Frictionless capture — Apple Notes into a central database
Context
For a notes system to actually serve, the capture gesture must be shorter than the thought. Any extra friction — open an app, pick a folder, type a title — loses the idea. Apple Notes is already on the phone, already open from the lock screen, already synced. The point isn't to replace Notes — it's to listen to it.
Constraint
Three requirements:
- The user gesture stays native: no custom app, no shortcut to learn.
- Notes land in the same database as every other Life OS signal (health, calendar, projects, music). No silo.

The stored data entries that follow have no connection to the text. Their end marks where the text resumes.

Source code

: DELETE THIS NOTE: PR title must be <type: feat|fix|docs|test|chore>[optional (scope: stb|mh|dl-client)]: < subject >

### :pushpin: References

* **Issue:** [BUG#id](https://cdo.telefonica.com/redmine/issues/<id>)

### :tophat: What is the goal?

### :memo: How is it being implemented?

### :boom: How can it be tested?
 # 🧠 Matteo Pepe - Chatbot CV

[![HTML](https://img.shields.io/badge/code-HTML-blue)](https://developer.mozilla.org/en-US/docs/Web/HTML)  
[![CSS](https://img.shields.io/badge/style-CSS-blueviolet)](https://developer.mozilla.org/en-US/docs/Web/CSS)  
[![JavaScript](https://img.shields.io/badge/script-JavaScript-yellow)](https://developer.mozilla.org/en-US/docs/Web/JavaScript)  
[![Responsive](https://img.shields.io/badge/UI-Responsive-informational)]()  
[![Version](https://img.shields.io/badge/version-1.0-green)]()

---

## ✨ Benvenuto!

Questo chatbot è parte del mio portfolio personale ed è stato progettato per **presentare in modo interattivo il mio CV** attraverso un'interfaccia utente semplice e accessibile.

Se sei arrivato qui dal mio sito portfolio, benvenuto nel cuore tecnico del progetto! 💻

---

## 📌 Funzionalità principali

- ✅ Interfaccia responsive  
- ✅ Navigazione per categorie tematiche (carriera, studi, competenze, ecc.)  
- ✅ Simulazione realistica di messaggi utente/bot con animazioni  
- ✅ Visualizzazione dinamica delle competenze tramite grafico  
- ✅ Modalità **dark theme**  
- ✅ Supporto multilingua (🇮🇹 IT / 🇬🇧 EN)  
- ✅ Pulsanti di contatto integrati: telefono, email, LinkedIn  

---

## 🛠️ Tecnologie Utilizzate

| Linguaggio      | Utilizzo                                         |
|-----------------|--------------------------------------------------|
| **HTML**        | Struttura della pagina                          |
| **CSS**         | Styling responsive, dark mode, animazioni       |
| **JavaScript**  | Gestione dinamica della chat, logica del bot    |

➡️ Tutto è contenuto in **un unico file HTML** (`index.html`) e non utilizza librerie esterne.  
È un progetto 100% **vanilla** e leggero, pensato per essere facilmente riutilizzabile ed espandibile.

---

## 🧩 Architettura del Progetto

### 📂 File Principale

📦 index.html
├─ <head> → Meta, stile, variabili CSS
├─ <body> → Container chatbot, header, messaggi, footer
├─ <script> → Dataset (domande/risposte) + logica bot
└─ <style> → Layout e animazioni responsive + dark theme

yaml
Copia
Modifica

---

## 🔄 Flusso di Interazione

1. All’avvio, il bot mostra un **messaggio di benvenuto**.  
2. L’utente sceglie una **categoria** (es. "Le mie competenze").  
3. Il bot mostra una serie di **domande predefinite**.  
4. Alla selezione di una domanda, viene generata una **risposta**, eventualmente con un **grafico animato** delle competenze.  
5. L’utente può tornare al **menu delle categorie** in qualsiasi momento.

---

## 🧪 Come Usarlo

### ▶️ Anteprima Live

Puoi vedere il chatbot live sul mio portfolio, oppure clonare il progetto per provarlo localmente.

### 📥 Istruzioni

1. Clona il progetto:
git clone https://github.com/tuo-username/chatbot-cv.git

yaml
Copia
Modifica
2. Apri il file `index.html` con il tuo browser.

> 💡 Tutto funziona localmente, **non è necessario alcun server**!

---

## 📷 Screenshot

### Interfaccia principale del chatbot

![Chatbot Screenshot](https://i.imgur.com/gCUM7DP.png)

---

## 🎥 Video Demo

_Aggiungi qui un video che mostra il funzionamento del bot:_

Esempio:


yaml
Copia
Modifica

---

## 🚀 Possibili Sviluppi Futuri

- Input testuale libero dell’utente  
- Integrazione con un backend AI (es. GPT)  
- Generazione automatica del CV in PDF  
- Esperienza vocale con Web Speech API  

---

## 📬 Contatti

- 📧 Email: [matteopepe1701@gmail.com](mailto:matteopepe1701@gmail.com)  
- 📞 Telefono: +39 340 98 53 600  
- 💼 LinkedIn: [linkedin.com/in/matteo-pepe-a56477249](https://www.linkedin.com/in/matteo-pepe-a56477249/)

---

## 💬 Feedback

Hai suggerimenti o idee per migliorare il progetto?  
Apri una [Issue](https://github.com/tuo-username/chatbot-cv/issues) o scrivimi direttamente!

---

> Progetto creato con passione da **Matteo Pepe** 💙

- No calls to a third-party service. A note can contain anything — so everything stays inside the cluster.
Decision
A dedicated folder inside Apple Notes, watched by a script
running on the local Mac. On every change the content is
pushed to a Flask API hosted on Pi5, which
normalises it (title, body, timestamps, hashtag tags) and
writes it into the central mln-mariadb on Pi4.
On the reading side: a dashboard at
lifeos.mylastnight.eu that shows today's notes,
notes by tag, and notes that re-surface (full-text search).
No editing on the site — editing stays in Notes, the single
source.
Measurement
Live since 27 April 2026. Capture → DB latency measured around 2 s. No habit change required: when something occurs to me, I type it into Notes as before. The site updates itself.
What remains
A proof by use: the best interface is often the one you already have. There was no need to reinvent capture — the need was to listen where it already happens. The pattern ("watch a native tool, write to a unified database") is reusable for many other signals: calendar, photos, screenshots, forwarded mail.
And one Life OS principle confirmed: show, to listen to yourself, not to judge yourself. The raw note stays the object — the cross-correlation comes later, read-only.